Why do doctor’s offices take your blood pressure AFTER weighing you? Of course it’s going to be high then.
Damn even I didn’t expect him to lift up the pizza lol
Me: *washes hands 97 times a day now*
Also me: *hasn’t washed coffee mug since 2003*
No one cares about your plans for the weekend more than the person cutting your hair
I picked my nephew up from school & I asked him “how was school?” This boy gonna say “Why you ask me that everytime you see me, you never went to school?”
HAPPY NEW YEAR!
My resolutions are:
1) Stop making any lists.
B) Be more stable.
7) Learn to count.
*at Thanksgiving dinner*
Me: One of you is eating poison green bean casserole.Everyone: *gasp*
Me: Just kidding you all are.
I drank a beer and then clipped my kid’s bangs, so tomorrow morning should be interesting
Dunkin Donuts gives you zero or fifty nine napkins, there is no in between.
I let an AT&T Customer Service Representative call me Brenda for a half hour because I was too embarrassed to correct him
They say “pick your battles”, so today Oreos win.
“Don’t worry, the spider is smaller than you”
“Yeah….so is a grenade”
To tree roots that look remarkably like snakes:
You’re not funny.
What do the films Titanic & the 6th sense have in common?
Icy dead people…
My 6yo is excited at the possibility of being a ghost, but wants to know if her toys will remain real toys or become ghost toys
The best thing I ever did was install a fake doorbell.
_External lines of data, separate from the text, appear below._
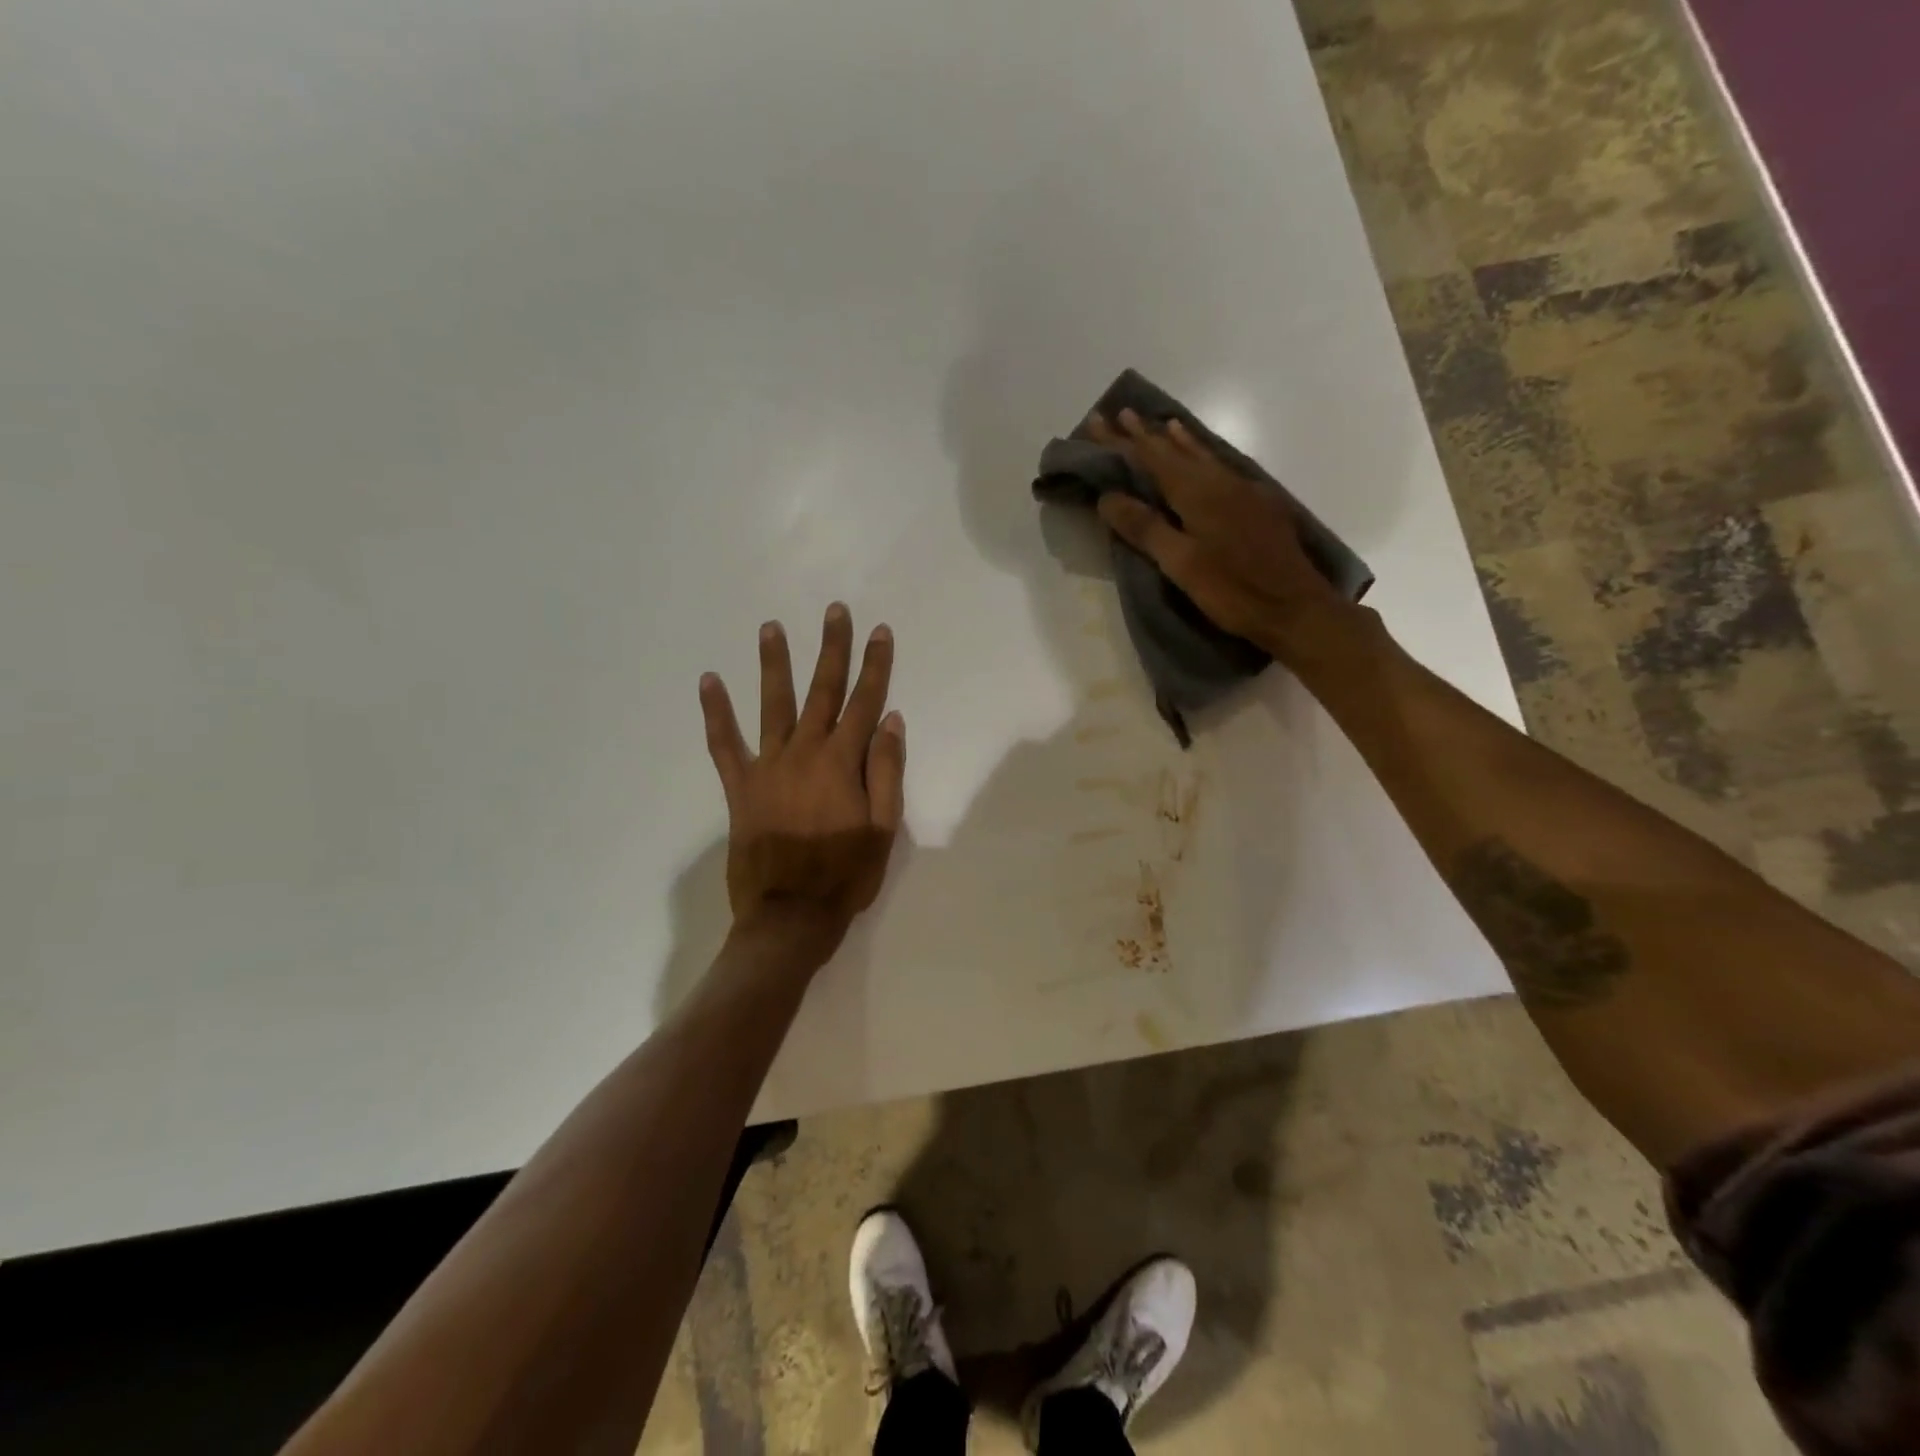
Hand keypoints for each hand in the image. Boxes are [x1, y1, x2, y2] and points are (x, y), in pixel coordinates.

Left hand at [699, 603, 904, 961]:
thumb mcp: (883, 828)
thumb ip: (886, 771)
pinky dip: (716, 713)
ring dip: (774, 664)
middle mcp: (805, 753)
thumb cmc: (846, 875)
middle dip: (832, 649)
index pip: (864, 702)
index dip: (875, 665)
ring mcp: (768, 767)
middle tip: (835, 611)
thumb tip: (890, 720)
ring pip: (773, 705)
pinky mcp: (740, 787)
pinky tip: (709, 681)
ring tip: (770, 627)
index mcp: (843, 763)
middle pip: (822, 691)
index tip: (879, 631)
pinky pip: (724, 744)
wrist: (790, 915)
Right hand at [1086, 409, 1360, 662]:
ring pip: (1203, 456)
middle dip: (1145, 435)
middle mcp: (1221, 481)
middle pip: (1175, 452)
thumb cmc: (1232, 590)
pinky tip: (1205, 459)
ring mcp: (1244, 491)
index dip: (1122, 442)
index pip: (1150, 458)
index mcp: (1197, 492)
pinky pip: (1221, 468)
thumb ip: (1145, 527)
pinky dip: (1203, 456)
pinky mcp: (1259, 506)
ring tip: (1163, 423)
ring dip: (1178, 440)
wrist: (1296, 608)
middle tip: (1121, 413)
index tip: (1096, 422)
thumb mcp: (1180, 563)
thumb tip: (1108, 496)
Now no one ever knocks on my door.
A woman told me at dinner she liked me because I’m “not afraid to eat bread”–so I’m done with socializing for at least a year thanks
My kids gave me a headache so I left them a scathing review on Glassdoor.
[introducing date]
Me: This is Linda, my date.
Her: You mean Lisa.
Me: This is Linda, my Lisa.
6yo:You can’t eat chips before dinner!
Me:YOU can’t. I’m a grown man. I do what I want.
*Wife walks in*: What’s that?
Me:WHAT? NOTHING. Huh?
Being held captive can’t be all bad. At least you’re being held.